*Passage provided*.
━━━

I didn't provide any details.


Sure if you only know about mutations that are harmful you might mistakenly think all mutations are harmful, or think mutation means a gentic change that produces a disease. It would be an oxymoron in that case. But not if you use mutation in the sense it is used in science,

I'll provide HOW IT IS USED in the references below.
Evidently you were unable find anything to support your claim so I'll have to do it for you:
http://www.genetics.org/content/176/3/1759.full.pdf

The above link supports your claim. I really had to dig to find it. It also illustrates the effect of "world view" on science.
Only by assuming that "vast populations will die off" as normal, can one categorize mutants as good.

━━━

*Dataset extract*.
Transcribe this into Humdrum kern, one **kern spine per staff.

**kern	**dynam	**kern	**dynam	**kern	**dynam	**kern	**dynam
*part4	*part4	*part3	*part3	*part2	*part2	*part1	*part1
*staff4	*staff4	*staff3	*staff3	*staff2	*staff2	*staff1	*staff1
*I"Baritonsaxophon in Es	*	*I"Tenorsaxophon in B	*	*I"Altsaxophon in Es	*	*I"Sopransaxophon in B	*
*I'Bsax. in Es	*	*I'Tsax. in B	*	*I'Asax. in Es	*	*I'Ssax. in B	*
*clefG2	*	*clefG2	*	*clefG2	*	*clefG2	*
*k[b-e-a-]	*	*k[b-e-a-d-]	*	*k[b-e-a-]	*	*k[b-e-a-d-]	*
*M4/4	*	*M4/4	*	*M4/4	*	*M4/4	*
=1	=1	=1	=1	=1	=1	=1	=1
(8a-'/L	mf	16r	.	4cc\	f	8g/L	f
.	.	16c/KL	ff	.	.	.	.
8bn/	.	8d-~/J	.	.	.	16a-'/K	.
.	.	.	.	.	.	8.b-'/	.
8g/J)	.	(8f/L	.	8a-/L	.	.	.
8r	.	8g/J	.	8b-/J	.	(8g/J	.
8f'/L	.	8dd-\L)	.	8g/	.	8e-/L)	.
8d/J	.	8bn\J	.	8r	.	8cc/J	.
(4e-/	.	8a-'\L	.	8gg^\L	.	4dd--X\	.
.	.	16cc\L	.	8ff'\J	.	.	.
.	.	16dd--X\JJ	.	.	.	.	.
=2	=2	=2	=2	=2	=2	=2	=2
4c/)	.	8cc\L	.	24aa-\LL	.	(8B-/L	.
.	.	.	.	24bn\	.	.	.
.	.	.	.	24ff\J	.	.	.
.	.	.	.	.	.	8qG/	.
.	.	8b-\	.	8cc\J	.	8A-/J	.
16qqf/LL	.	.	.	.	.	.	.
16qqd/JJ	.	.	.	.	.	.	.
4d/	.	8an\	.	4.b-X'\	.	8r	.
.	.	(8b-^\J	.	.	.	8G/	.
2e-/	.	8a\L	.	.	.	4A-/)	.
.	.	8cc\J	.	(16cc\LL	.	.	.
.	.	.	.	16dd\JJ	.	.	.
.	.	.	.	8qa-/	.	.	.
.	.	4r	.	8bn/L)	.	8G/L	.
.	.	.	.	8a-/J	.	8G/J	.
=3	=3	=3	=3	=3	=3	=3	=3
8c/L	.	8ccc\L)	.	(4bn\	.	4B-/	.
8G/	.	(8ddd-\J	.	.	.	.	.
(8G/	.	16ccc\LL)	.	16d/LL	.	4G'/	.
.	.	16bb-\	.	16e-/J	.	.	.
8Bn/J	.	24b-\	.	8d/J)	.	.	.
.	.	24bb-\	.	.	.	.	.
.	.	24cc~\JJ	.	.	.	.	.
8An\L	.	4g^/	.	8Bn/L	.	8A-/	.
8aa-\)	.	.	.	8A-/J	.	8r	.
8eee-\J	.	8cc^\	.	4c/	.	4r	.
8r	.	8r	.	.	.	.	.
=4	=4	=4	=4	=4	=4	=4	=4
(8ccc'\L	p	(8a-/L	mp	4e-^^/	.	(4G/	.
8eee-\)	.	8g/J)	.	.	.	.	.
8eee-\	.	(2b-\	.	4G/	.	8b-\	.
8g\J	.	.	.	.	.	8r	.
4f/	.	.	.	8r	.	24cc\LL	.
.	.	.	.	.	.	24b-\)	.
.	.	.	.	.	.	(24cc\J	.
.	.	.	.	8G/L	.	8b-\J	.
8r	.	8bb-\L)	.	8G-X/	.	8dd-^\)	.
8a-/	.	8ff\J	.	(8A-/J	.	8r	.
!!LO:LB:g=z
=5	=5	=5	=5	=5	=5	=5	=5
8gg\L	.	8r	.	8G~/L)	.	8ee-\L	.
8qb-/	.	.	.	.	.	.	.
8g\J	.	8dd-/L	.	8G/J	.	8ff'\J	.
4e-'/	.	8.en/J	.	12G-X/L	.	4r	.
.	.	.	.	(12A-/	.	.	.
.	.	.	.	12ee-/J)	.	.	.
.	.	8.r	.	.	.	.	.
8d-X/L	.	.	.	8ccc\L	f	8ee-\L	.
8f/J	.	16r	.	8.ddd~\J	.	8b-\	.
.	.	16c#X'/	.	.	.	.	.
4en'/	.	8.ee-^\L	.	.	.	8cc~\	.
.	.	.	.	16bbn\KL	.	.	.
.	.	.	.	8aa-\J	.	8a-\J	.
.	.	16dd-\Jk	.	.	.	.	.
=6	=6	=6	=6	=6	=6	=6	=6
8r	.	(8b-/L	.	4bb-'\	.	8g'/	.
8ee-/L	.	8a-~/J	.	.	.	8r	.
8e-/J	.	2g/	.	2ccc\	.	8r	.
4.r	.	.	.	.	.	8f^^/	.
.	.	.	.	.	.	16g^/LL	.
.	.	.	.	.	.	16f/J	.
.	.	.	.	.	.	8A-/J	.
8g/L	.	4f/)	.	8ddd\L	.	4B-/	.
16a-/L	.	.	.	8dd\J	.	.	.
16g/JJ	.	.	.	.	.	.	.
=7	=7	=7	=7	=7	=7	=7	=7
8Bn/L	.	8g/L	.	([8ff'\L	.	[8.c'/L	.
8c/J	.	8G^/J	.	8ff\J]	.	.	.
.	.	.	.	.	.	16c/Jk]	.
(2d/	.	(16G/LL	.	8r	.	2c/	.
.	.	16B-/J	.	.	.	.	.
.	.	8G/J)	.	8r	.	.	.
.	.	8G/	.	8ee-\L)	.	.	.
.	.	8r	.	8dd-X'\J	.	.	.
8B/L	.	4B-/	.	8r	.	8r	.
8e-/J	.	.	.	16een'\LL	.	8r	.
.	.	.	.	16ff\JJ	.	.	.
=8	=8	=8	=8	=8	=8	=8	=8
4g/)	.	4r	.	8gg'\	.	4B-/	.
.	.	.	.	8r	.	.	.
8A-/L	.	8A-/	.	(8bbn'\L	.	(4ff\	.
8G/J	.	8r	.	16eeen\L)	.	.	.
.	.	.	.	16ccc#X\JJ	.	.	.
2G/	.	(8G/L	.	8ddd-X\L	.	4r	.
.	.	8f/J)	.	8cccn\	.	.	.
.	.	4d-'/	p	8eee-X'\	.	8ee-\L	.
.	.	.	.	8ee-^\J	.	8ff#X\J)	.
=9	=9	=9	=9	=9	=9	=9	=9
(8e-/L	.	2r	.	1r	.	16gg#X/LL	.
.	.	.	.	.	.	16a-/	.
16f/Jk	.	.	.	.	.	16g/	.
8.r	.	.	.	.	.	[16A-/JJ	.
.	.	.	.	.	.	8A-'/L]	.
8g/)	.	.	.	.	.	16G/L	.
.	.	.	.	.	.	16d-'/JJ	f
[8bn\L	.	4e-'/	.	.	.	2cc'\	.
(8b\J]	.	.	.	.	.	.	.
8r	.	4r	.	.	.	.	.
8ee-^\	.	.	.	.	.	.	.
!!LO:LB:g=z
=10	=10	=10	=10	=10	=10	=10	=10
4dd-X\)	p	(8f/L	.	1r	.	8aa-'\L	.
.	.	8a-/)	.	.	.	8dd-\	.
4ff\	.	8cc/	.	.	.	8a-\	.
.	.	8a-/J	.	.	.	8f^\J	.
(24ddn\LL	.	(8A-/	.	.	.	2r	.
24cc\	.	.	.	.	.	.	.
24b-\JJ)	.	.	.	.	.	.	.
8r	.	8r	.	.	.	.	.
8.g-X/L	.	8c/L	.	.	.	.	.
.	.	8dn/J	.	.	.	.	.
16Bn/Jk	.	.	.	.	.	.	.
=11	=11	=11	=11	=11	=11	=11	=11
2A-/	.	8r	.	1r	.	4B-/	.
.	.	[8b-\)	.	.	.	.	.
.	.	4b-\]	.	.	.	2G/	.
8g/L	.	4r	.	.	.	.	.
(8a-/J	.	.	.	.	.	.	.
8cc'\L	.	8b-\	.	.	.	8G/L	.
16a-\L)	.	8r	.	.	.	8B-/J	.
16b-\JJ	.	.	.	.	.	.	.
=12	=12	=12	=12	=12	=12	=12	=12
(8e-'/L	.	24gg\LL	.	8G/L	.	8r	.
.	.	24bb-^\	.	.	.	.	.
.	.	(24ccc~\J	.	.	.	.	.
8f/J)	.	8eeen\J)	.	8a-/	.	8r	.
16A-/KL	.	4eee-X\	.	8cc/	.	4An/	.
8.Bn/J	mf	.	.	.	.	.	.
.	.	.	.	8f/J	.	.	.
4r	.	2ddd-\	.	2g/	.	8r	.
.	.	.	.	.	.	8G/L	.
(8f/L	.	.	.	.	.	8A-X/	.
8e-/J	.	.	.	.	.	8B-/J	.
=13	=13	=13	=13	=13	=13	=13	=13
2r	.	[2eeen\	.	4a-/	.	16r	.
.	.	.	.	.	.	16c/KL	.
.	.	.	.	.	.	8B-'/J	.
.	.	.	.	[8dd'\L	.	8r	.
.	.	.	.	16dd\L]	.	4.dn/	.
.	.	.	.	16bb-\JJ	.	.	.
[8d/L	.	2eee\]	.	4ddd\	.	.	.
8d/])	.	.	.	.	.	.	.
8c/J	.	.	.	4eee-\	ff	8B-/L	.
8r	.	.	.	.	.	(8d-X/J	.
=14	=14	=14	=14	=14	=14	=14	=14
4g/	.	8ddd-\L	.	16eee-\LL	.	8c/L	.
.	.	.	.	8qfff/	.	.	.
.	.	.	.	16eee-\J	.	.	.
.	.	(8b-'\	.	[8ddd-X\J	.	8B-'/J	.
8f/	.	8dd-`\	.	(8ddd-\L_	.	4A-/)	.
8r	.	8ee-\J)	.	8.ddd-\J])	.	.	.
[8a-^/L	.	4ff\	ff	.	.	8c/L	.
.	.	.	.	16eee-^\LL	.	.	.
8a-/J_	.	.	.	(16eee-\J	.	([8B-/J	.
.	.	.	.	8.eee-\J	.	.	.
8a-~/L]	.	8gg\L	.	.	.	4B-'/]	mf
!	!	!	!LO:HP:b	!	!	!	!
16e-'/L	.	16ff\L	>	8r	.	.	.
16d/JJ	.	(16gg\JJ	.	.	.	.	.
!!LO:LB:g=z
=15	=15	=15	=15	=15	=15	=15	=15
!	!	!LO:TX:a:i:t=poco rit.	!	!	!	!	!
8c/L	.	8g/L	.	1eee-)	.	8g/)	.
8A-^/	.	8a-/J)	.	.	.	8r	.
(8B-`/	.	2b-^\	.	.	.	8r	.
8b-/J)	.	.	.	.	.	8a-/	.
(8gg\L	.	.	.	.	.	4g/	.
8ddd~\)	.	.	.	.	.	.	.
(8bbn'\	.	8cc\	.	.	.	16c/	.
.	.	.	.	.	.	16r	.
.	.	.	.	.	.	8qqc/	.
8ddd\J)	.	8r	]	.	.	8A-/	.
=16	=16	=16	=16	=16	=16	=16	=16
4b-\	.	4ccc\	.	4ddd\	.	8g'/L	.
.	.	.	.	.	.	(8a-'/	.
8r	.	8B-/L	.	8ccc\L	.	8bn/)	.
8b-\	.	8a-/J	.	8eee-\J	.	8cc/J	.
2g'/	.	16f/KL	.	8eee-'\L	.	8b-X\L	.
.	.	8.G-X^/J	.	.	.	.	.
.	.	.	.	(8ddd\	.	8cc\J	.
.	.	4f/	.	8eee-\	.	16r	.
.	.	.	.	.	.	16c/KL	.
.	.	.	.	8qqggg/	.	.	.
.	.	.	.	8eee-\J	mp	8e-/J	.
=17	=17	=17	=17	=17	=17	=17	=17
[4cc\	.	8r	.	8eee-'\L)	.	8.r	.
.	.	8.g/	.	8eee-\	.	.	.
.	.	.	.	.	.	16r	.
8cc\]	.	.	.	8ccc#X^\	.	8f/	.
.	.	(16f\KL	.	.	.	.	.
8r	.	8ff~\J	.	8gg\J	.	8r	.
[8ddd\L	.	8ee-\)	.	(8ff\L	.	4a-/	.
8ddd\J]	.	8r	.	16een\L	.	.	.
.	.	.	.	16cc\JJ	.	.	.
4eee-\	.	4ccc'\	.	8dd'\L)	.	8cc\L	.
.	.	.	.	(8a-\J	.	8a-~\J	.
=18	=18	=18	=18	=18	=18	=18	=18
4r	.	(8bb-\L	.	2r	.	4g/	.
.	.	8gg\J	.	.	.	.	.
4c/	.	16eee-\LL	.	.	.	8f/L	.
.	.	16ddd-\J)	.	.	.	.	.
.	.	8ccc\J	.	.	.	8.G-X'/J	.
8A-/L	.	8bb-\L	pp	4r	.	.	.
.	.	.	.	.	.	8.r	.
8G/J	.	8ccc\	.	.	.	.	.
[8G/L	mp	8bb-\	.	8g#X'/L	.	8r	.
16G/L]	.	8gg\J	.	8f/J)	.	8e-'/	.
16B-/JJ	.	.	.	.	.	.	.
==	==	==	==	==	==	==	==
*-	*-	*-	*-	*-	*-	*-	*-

━━━

*Tasks to perform*.
1 - Decide whether each statement agrees with the passage on mutations. Answer yes or no, and quote the words of the passage that settle it.
(a) The writer says the linked document supports the other person's claim.
(b) The writer found the supporting reference with little effort.
(c) The writer says the term would be an oxymoron when mutation is used in its scientific sense.
2 - Write out the passage on mutations word for word, starting at "I'll provide HOW" and ending at "mutants as good.".
The material comes from a different source than the passage on mutations.

*Answers by item number*.
1 -
(a) Yes: "The above link supports your claim."
(b) No: "I really had to dig to find it."
(c) No: "But not if you use mutation in the sense it is used in science"

2 -
I'll provide HOW IT IS USED in the references below.
Evidently you were unable find anything to support your claim so I'll have to do it for you:
http://www.genetics.org/content/176/3/1759.full.pdf

The above link supports your claim. I really had to dig to find it. It also illustrates the effect of "world view" on science.
Only by assuming that "vast populations will die off" as normal, can one categorize mutants as good.